Мы говорим так: духи надо исследовать или испытывать двойным судом. Одни — внутри нас; при его помощи каждый освященный Духом Святым или же особым даром Божьим вернейшим образом судит о своем собственном спасении и оценивает убеждения и мнения всех людей. Об этом сказано в Первом послании Павла к коринфянам, глава вторая: «Духовный судит обо всем, а о нем никто не может судить»[1048]. Этот суд свойствен вере и непременно присущ всякому, даже совсем простому христианину. Выше мы назвали это внутренней ясностью Священного писания. Быть может, это разумели то, которые тебе отвечали, что все надлежит судить судом духа. Но суд этот никому другому не помогает, поэтому не о нем у нас речь. Я полагаю, ни у кого не вызывает сомнения, что дело обстоит именно так.
И существует еще второй, внешний суд, которым мы вернейшим образом в соответствии с духом и учением можем судить не только о нас самих, но и о других людях и об их спасении. Этот суд приличествует открытому служению Слову и выполнению внешнего долга; особенно он касается наставников и проповедников Слова. Мы прибегаем к такому суду, когда укрепляем в вере слабых и обличаем противящихся ей[1049]. Выше мы назвали его внешней ясностью Писания.

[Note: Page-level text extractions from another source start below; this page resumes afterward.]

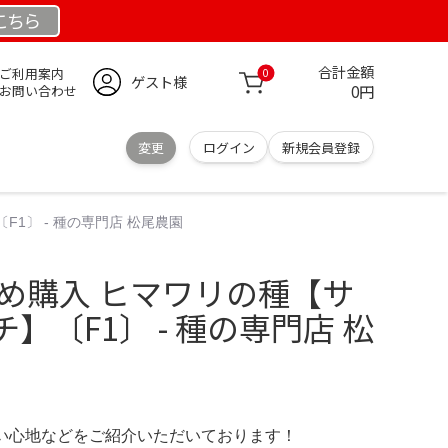
こちら
合計金額
ご利用案内
0
ゲスト様
0円
お問い合わせ
変更
ログイン
新規会員登録
1〕 - 種の専門店 松尾農園
とめ購入 ヒマワリの種【サ
】〔F1〕 - 種の専門店 松
の使い心地などをご紹介いただいております！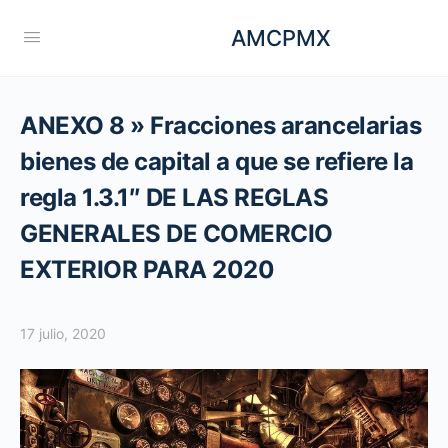
AMCPMX
ANEXO 8 » Fracciones arancelarias
bienes de capital a que se refiere la
regla 1.3.1″ DE LAS REGLAS
GENERALES DE COMERCIO
EXTERIOR PARA 2020
17 julio, 2020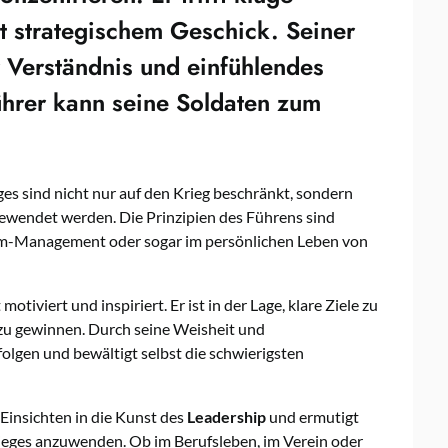
t strategischem Geschick. Seiner
 Verständnis und einfühlendes
ührer kann seine Soldaten zum
ges sind nicht nur auf den Krieg beschränkt, sondern
ewendet werden. Die Prinzipien des Führens sind
eam-Management oder sogar im persönlichen Leben von
tiviert und inspiriert. Er ist in der Lage, klare Ziele zu
 zu gewinnen. Durch seine Weisheit und
folgen und bewältigt selbst die schwierigsten
 Einsichten in die Kunst des
Leadership
und ermutigt
rieges anzuwenden. Ob im Berufsleben, im Verein oder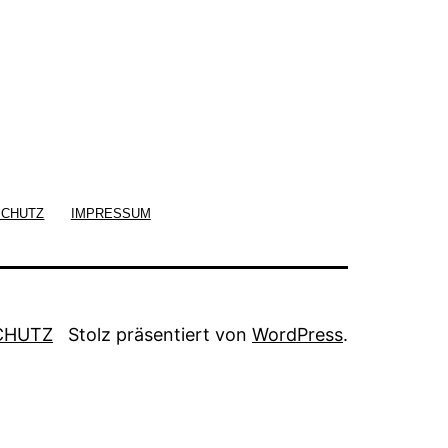
SCHUTZ
IMPRESSUM
CHUTZ
Stolz präsentiert von
WordPress
.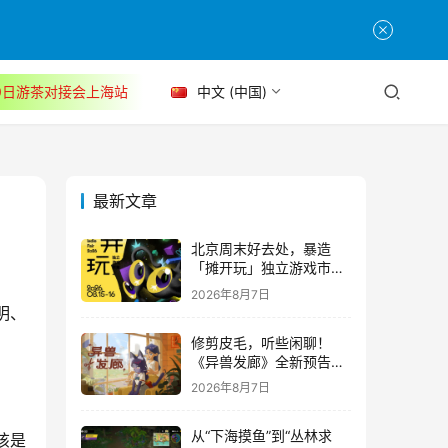
30日游茶对接会上海站
中文 (中国)
最新文章
北京周末好去处，暴造
「摊开玩」独立游戏市集
正式开票！
2026年8月7日
明、
修剪皮毛，听些闲聊！
《异兽发廊》全新预告与
Steam免费试玩公开
2026年8月7日
从“下海摸鱼”到“丛林求
该是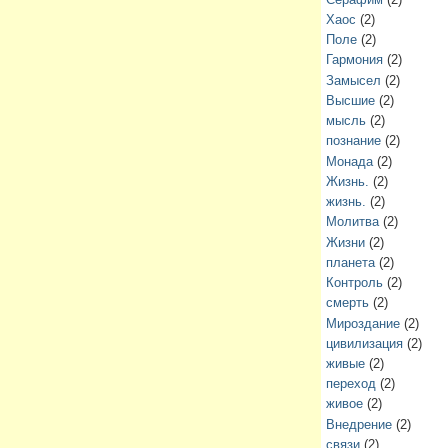
Хаос
(2)
Поле
(2)
Гармония
(2)
Замысел
(2)
Высшие
(2)
мысль
(2)
познание
(2)
Монада
(2)
Жизнь.
(2)
жизнь.
(2)
Молитва
(2)
Жизни
(2)
планета
(2)
Контроль
(2)
смерть
(2)
Мироздание
(2)
цивилизация
(2)
живые
(2)
переход
(2)
живое
(2)
Внедрение
(2)
связи
(2)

Мы говорим, что перед лицом Церкви все, в ком есть дух, должны быть испытаны мерилом Писания[1050], ибо у христиан должно быть прежде всего принято и совершенно твердо установлено вот что: Священные писания — это свет духовный, который ярче самого солнца[1051], особенно по отношению к тому, что касается спасения или осознания необходимости. Уже давно соблазненные противным — теми мерзопакостными словами софистов, по которым Писание будто бы темно и неясно, мы должны прежде всего доказать самое главное наше основание, при помощи которого надо будет доказывать и все прочее, что (философам кажется бессмысленным и невозможным.
Во-первых, Моисей в пятой книге, глава семнадцать, говорит, что если произойдет какое-нибудь затруднительное дело, то следует пойти на место, которое Бог изберет во имя свое, и обратиться за советом к священникам, которые должны рассудить по закону Господа[1052]. Он сказал: «по закону Господа». Каким же образом они станут судить, если закон Господа не был бы выражен достаточно ясно? В противном случае хватило бы сказать: «станут судить по духу своему». И это принято при всяком управлении народами — все спорные дела решаются по законам. А как они могут решаться, если нет наияснейших законов и нет их света в народе? Ведь если законы двусмысленны и неясны, то не только никаких дел нельзя будет уладить, но не будет никаких определенных устоев. Ведь законы для того и даются, чтобы определенные устои имелись и можно было бы решать спорные дела. Итак, следует, чтобы то, чему надлежит быть мерилом и правилом, было весьма ясно и понятно — таков и есть закон. Если этот свет закона и эта определенность существуют в светских обществах, где речь идет о временном, они необходимы и дарованы Богом всем людям, то как же мог Бог не дать своим христианам, т. е. своим избранникам, еще более ясных, более определенных законов и правил, по которым они могли бы направлять и улаживать все свои дела, при том, что Он желает, чтобы они презрели временное? Если Он так одевает траву, которая сегодня стоит, а завтра будет брошена в печь[1053] то насколько же лучше Он одевает нас? Однако продолжим и обрушимся теперь с помощью Писания на мерзопакостные слова софистов!